Are there any plans for a fix for CUDA 11?

There has been a problem for a very long time. CUDA 11 is slower than CUDA 10.

GitHub - issue

My 5-year-old laptop with an Nvidia 940M (CUDA 10) video card works better than the 3070TI (CUDA 11) - This is nonsense!

For such a long time, this has not been fixed, that I already regretted that I bought the 3070ti

The issue is most likely not caused by CUDA, but cuDNN as described in this and other issues.
You could check the 1.9.0 binaries, which fixed some missing cutlass kernels while statically linking cuDNN, build from source with the latest release, or try the nightly binaries with cuDNN8.2.2.

I don’t really like doing these things. I’m just wondering when a ready-made library will be available (pip) with a fix for this problem.

Thanks for the answer!

I’m experiencing the same slowdown on our own CUDA code which is not related to cuDNN. We do use cuDNN also but the slowdown is more for our own kernels. Unfortunately we have to use CUDA11 to support Ampere in cuDNN and then took a 30-40% performance hit on our own code.

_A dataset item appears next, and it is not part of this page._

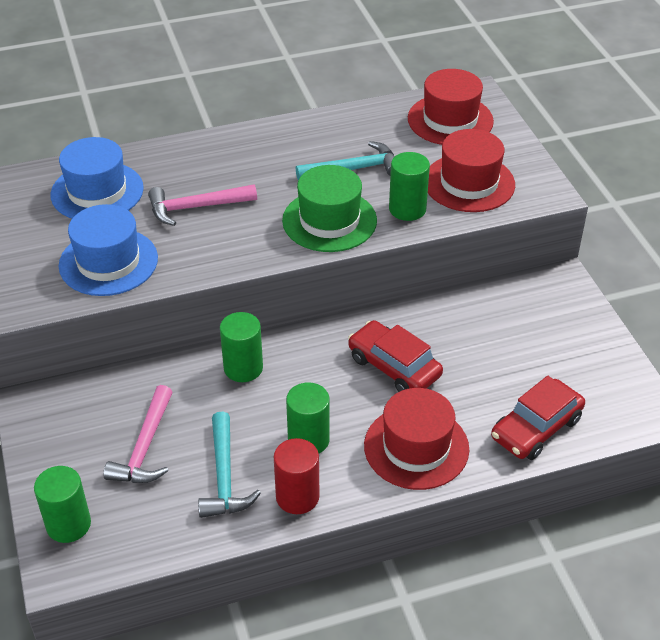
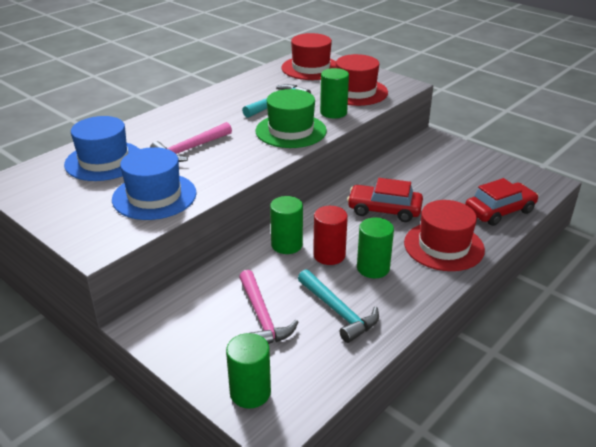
camera: 30 degrees left, 10 degrees down
red cylinder [274,438,319,514] -> red cylinder moved to [313,206,348,265]
red car [491,376,585,460] -> red car turned 135 degrees counterclockwise [465,178,539,226]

If the slowdown is caused in your custom CUDA code by updating the CUDA toolkit, I would recommend to post this issue in the NVIDIA discussion board so that the compiler devs are aware of it.

EDIT: In case you are seeing the slowdown in 11.2, could you update to >=11.2U2 and check the performance again? We were aware of an increase in local memory usage for 11.2 and 11.2U1, which was fixed in newer versions.